In Danielle Seaman v. Duke University, a class action alleging that Duke and the University of North Carolina had a no-poaching agreement in violation of the Sherman Antitrust Act, the Department of Justice filed a Statement of Interest on March 7, 2019.
One of Duke’s arguments in defense of the lawsuit is that it is exempt from antitrust liability because it is a state entity. This is called state-action immunity. We write about this doctrine constantly at The Antitrust Attorney Blog.
Anyway, Duke argued that it is Ipso facto exempt from the antitrust laws because it is a “sovereign representative of the state” that is automatically exempt under the Parker doctrine (which is essentially the state-action immunity doctrine). Notably, this argument is flawed already, as the doctrine really only supports automatic exemption for the state acting directly as sovereign, which is typically limited to the state acting in its legislative capacity, or its Supreme Court acting as a legislator (which sometimes happens).
But the Department of Justice, in addition, argued that state-action immunity—or at least Ipso facto immunity—does not apply because Duke University is acting as a market participant, not as a regulator.

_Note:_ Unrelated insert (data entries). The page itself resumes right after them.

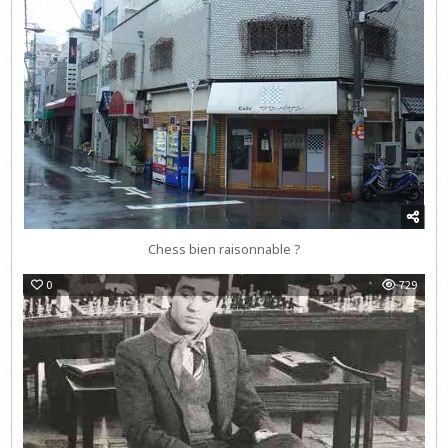
Chess bien raisonnable ?
0
729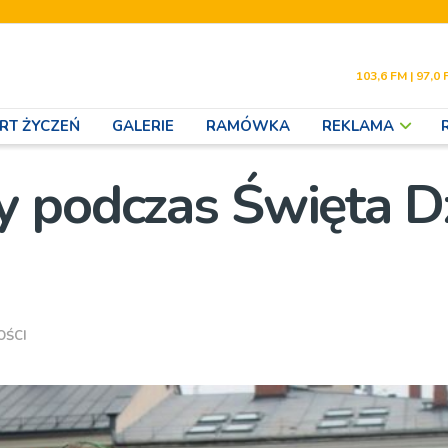
103,6 FM | 97,0 
RT ŻYCZEŃ
GALERIE
RAMÓWKA
REKLAMA
 podczas Święta Dz
OŚCI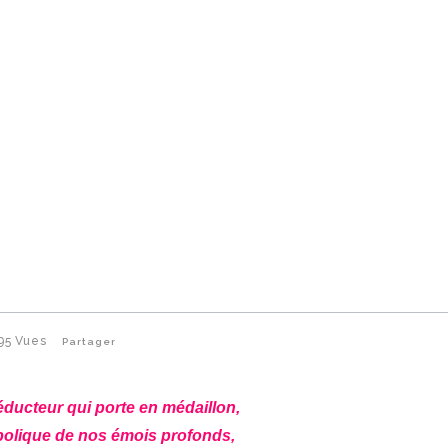
95
Vues
Partager
séducteur qui porte en médaillon,
olique de nos émois profonds,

The DOJ supported this argument with some familiar case law, including the landmark NC Dental case.
It seems that the DOJ market-participant argument is limited here to the point that Duke cannot be automatically exempt from antitrust liability because it is a market participant rather than a regulator, for purposes of the anticompetitive conduct.
But the same reasoning that DOJ makes and the same cases that DOJ cites support a broader market-participant exception to state-action immunity overall. This is an issue that the US Supreme Court expressly left open in its Phoebe Putney decision.
It is a short step from the argument that DOJ makes here to a straightforward market-participant exception to state-action immunity.